At the end of the course, a student should be able to demonstrate…

  1. knowledge and understanding of basic Swahili grammar
  2. basic level ability of reading and writing skills, and some spoken fluency
  3. ability to understand short passages in written Swahili on everyday topics – written or spoken dialogue
  4. knowledge and understanding of the role of language in general, and Swahili in particular, in language-based scholarship and research (specific learning outcome for PG students)

Workload

A total of 22 weeks teaching with 5 hours classroom contact per week.  10 research seminars to be taken within SOAS.  Attendance to be proven by signature from chair and to be submitted to the Associate Dean for Masters by the last day of term 2.

Scope and syllabus

In this course for beginners the four elements of basic language learning are given equal attention: speaking, listening, reading (translation) and writing (composing). The course focuses both on practical usage and acquisition of basic grammar. Out of 5hpw, one hour is for a language lab class, and one hour will be devoted solely to conversation. The course aims to build the student’s vocabulary to about 1,000 words, an understanding of sentence structure (grammar) to provide basic survival knowledge of the language in its cultural context. The ability to use a dictionary and reflect upon the language itself is a parallel aim.

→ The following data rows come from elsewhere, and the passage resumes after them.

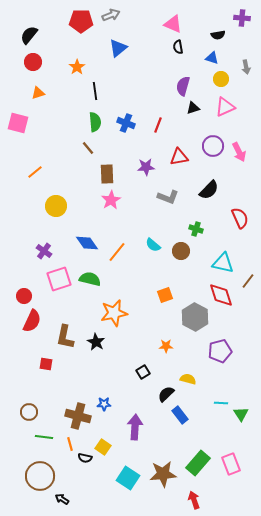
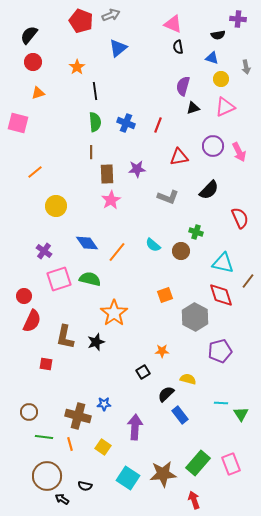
purple cross at (242, 18): moved 4 px left, 1 px down
red pentagon at (81, 21): rotated 20 degrees clockwise
brown line at (88, 148): moved 3 px right, 4 px down; rotated 40 degrees clockwise
purple star at (146, 167): moved 9 px left, 2 px down
green cross at (196, 229): moved 3 px down
orange star at (114, 313): rotated 24 degrees counterclockwise
black star at (96, 342): rotated 24 degrees clockwise
orange star at (166, 346): moved 4 px left, 5 px down
black semicircle at (85, 458): moved 28 px down
brown circle at (40, 476): moved 7 px right
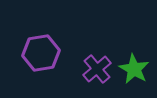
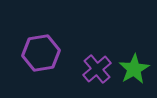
green star: rotated 12 degrees clockwise
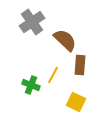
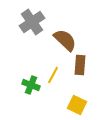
yellow square: moved 1 px right, 3 px down
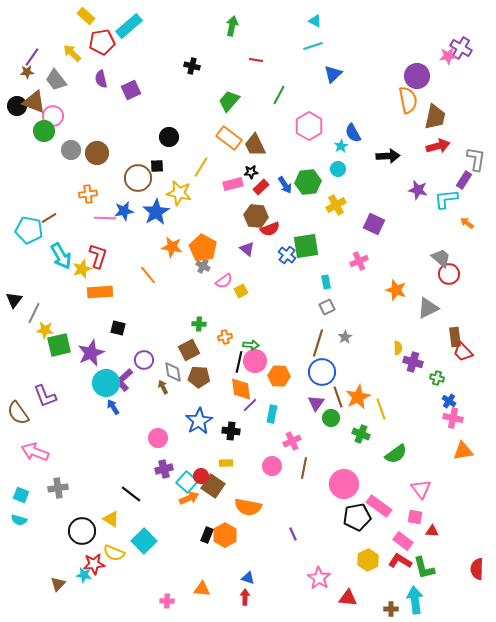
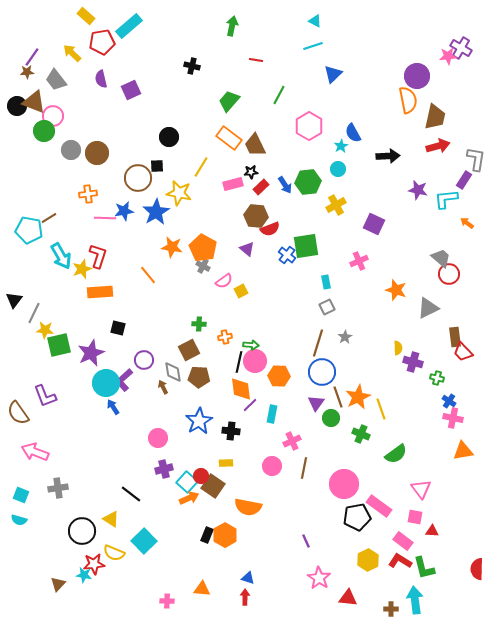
purple line at (293, 534): moved 13 px right, 7 px down
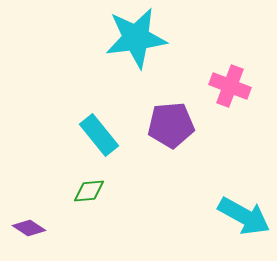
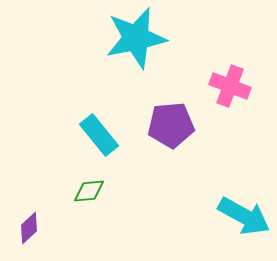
cyan star: rotated 4 degrees counterclockwise
purple diamond: rotated 76 degrees counterclockwise
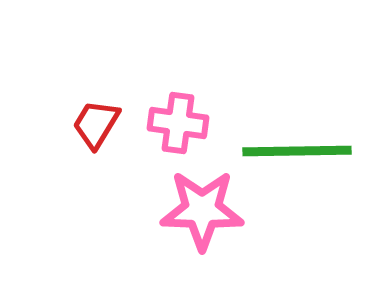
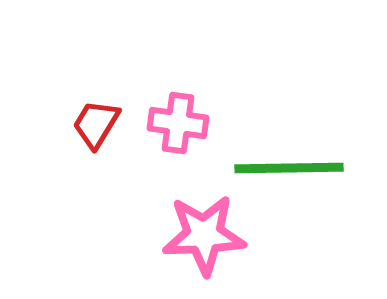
green line: moved 8 px left, 17 px down
pink star: moved 2 px right, 25 px down; rotated 4 degrees counterclockwise
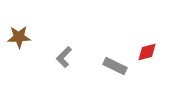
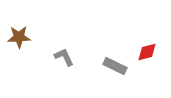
gray L-shape: rotated 110 degrees clockwise
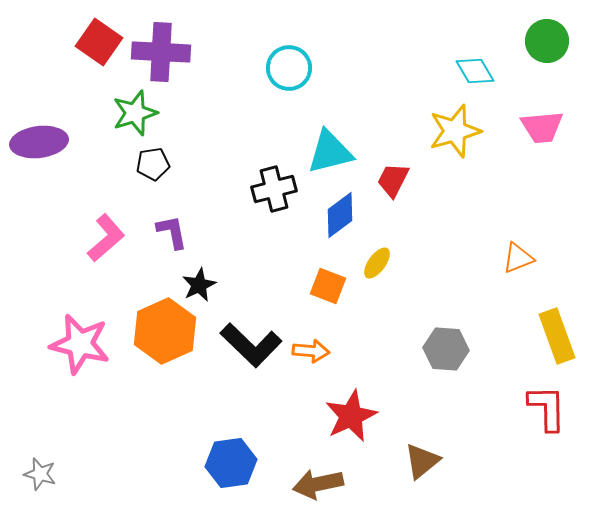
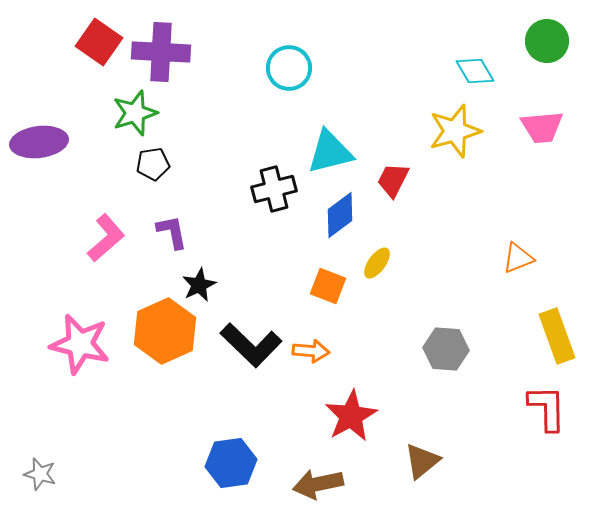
red star: rotated 4 degrees counterclockwise
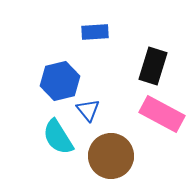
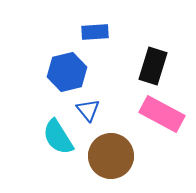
blue hexagon: moved 7 px right, 9 px up
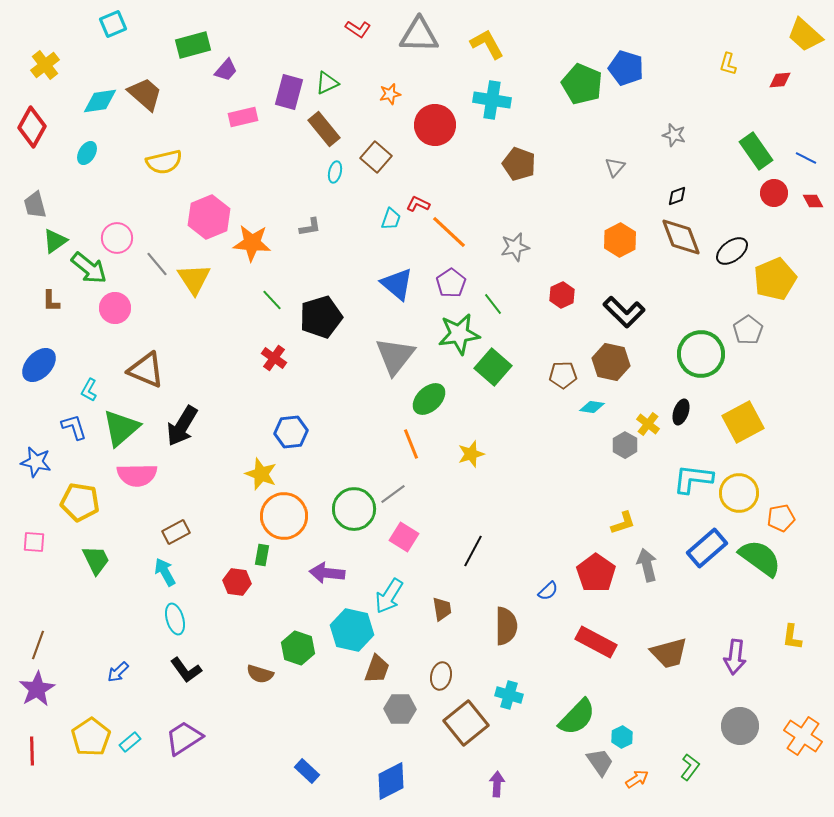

Additionally, they will receive a series of special lectures structured around six themes: Structure, Texts, Identity, Society, Translation and Transformation provided for PG students studying different languages to introduce them to language-based scholarship and research. The aim is to provide them with the critical and methodological skills necessary to relate their acquired Swahili to thematic aspects of their studies

Method of assessment

One three-hour written paper taken in May/June (40%); a language learning portfolio consisting of a set of marked homework, short in-class tests, translation projects (30%); one 15 minute oral examination (10%); coursework: 2 quizzes (10%); 1 hour aural examination (audio/video) (10%).